Handling data breaches
If you put in place all the technical and organisational safeguards necessary to comply with GDPR then the personal data you hold on behalf of your “Data Subjects” should be well protected. However, accidents do happen and data breaches do occur. In such a case the Official/Supervisory Authority must be informed within 72 hours.
There are situations where the Data Subject does not have to be informed.
- When there is no risk to the Data Subject
- When a public notification has been issued
I do not see chapters 5 to 11 as of lesser importance but simply falling outside the scope of my role as a data engineer.
- Chapter 5 deals with transfer of data to countries and organisations outside of the EU
- Chapter 6 describes the posers and responsibiltiies of official/supervisory authorities
- Chapter 7 describes the governance mechanism between supervisory authorities and the EU states
- Chapter 8 describes the penalties and judicial procedures
- Chapter 9 describes specific processing situations such as freedom of information requests, freedom of expression
- Chapter 10 describes delegation of powers down from the European Commissim
- Chapter 11 describes repeal of any preceding regulation and the activation of GDPR
Throughout the act the various articles make reference to each other and in doing so they also reinforce each other.

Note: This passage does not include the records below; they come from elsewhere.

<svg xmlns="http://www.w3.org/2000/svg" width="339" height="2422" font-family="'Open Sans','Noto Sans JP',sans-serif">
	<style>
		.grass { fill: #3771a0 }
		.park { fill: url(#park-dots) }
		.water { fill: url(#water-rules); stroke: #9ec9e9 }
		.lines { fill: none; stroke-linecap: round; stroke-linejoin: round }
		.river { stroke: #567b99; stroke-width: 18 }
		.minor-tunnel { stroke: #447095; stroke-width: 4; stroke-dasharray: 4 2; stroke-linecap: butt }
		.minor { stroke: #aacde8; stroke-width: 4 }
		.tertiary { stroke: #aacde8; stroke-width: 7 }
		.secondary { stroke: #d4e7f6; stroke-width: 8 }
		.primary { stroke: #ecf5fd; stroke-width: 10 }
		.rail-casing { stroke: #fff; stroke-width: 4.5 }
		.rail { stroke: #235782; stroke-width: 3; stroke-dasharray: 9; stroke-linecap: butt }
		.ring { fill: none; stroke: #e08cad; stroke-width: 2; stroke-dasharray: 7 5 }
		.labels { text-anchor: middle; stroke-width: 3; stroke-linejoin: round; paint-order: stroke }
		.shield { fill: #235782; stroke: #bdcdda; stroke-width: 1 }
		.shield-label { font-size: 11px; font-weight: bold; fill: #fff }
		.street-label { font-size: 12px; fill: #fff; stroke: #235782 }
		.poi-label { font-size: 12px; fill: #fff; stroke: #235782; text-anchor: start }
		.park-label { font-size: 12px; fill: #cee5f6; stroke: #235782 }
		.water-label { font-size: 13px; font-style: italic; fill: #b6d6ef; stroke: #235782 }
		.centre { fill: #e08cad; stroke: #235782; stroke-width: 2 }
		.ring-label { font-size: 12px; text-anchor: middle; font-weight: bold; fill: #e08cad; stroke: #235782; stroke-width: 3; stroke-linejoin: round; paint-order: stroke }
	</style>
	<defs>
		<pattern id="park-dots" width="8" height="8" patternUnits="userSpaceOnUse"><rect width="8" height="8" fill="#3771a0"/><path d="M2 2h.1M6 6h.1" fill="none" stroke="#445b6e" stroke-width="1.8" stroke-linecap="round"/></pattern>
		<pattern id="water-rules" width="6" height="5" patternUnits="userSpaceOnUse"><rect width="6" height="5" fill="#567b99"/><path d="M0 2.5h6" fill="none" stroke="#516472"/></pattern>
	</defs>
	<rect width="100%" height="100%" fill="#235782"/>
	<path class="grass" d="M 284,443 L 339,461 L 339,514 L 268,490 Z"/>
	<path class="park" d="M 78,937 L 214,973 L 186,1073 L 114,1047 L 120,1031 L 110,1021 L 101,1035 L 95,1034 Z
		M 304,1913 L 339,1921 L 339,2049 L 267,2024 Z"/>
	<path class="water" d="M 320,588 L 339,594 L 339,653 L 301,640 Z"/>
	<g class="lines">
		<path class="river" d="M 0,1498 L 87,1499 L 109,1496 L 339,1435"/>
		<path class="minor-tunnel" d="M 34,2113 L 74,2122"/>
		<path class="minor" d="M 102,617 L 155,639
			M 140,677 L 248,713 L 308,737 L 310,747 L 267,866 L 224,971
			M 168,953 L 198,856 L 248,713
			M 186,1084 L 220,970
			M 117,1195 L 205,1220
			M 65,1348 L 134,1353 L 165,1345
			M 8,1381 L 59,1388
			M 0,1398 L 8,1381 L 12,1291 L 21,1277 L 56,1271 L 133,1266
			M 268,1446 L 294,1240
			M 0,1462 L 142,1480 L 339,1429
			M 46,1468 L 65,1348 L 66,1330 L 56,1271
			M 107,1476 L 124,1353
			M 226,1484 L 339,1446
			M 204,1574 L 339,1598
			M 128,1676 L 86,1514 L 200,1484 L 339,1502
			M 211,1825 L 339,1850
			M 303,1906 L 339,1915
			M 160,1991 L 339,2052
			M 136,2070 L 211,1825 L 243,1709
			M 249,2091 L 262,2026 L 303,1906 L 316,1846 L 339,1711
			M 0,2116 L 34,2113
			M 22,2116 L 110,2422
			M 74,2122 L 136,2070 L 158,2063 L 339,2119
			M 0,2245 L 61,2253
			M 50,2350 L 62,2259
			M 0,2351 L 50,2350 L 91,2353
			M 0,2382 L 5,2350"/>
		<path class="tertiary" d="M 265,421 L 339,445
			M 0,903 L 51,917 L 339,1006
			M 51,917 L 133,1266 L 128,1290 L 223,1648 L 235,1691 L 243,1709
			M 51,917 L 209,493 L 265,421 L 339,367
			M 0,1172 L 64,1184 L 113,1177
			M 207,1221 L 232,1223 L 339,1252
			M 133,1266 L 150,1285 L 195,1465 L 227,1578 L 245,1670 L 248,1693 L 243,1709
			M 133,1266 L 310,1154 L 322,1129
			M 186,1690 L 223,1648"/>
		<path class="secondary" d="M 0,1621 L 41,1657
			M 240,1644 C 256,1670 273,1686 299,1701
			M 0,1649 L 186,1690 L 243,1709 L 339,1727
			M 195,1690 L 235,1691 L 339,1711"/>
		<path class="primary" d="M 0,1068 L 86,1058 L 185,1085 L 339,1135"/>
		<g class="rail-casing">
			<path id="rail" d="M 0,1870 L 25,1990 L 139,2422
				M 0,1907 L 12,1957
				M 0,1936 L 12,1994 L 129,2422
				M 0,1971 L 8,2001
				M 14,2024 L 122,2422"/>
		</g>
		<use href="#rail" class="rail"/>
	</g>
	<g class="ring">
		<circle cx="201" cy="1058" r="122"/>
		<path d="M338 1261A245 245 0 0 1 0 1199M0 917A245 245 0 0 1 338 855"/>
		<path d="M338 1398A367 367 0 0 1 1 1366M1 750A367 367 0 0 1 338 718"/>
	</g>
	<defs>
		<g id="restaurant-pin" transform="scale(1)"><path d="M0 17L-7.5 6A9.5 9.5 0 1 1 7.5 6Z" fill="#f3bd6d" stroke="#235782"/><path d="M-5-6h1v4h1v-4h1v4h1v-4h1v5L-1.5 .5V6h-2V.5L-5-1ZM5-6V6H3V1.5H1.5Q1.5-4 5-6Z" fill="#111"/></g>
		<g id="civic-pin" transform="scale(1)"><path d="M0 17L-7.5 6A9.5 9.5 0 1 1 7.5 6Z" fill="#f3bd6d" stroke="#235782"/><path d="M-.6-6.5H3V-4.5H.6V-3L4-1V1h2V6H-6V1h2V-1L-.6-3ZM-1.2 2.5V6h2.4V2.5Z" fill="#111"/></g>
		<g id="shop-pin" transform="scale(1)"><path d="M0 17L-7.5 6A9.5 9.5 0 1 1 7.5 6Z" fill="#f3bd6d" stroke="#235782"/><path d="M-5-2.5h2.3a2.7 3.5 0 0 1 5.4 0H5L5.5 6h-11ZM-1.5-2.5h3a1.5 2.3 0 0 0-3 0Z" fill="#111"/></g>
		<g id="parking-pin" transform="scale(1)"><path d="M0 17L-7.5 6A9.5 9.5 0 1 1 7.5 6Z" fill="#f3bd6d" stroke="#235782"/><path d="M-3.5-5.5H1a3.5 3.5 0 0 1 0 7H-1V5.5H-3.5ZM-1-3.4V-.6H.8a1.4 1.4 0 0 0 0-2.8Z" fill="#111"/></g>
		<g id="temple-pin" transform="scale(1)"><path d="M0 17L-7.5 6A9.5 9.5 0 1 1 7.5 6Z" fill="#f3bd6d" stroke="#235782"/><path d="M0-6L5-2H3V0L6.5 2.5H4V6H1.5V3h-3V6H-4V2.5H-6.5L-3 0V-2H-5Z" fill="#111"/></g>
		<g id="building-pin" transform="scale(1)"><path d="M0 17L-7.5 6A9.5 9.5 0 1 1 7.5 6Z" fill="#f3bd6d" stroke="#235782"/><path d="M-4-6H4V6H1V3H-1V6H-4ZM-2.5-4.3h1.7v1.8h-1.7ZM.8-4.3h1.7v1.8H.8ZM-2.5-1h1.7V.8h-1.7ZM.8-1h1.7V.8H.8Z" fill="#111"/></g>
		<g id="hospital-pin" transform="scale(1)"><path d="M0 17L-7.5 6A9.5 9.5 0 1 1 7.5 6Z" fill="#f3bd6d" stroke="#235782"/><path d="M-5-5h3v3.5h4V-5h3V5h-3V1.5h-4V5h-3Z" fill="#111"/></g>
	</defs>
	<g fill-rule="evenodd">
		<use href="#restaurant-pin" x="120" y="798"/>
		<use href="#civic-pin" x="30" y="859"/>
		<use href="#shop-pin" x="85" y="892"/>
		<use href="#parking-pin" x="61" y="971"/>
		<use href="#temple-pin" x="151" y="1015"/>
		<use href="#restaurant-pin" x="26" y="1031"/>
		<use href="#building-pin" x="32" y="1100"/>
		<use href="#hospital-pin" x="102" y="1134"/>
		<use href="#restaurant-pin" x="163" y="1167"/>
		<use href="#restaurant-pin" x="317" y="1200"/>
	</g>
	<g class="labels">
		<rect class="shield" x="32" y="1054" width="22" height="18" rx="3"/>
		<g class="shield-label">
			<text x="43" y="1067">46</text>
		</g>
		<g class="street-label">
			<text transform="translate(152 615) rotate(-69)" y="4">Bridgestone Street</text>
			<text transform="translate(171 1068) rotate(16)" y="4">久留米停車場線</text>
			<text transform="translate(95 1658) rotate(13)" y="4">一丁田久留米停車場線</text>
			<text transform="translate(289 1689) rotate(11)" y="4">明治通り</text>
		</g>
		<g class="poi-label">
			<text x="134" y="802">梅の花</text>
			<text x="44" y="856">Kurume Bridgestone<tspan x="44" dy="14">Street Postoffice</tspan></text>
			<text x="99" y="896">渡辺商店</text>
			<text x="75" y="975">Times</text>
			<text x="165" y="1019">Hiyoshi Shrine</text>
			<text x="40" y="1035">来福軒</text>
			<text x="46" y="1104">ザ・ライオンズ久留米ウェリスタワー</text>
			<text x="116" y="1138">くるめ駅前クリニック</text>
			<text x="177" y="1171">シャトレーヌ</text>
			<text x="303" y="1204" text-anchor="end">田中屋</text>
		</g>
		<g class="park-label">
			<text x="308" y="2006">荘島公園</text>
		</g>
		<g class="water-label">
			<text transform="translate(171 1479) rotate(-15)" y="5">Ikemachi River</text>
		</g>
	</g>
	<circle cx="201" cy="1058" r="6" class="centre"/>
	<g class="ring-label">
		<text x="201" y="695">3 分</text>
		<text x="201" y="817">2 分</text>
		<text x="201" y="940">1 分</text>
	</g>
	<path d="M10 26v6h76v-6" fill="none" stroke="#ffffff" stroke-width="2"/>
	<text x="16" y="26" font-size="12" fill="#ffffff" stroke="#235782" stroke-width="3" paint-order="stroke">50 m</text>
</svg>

The more I read the regulation the more I respect the effort that has gone into producing it. It is being viewed by countries outside of the EU & UK as a good template on which to base data protection regulation
I can see that compliance with the regulation will make the work of a data person much easier and ultimately benefit scrupulous organisation. If an organisation has to gain explicit permission to use someones data then those organisations that treat their customers with respect and demonstrate their trustworthiness are likely to be the winners from GDPR.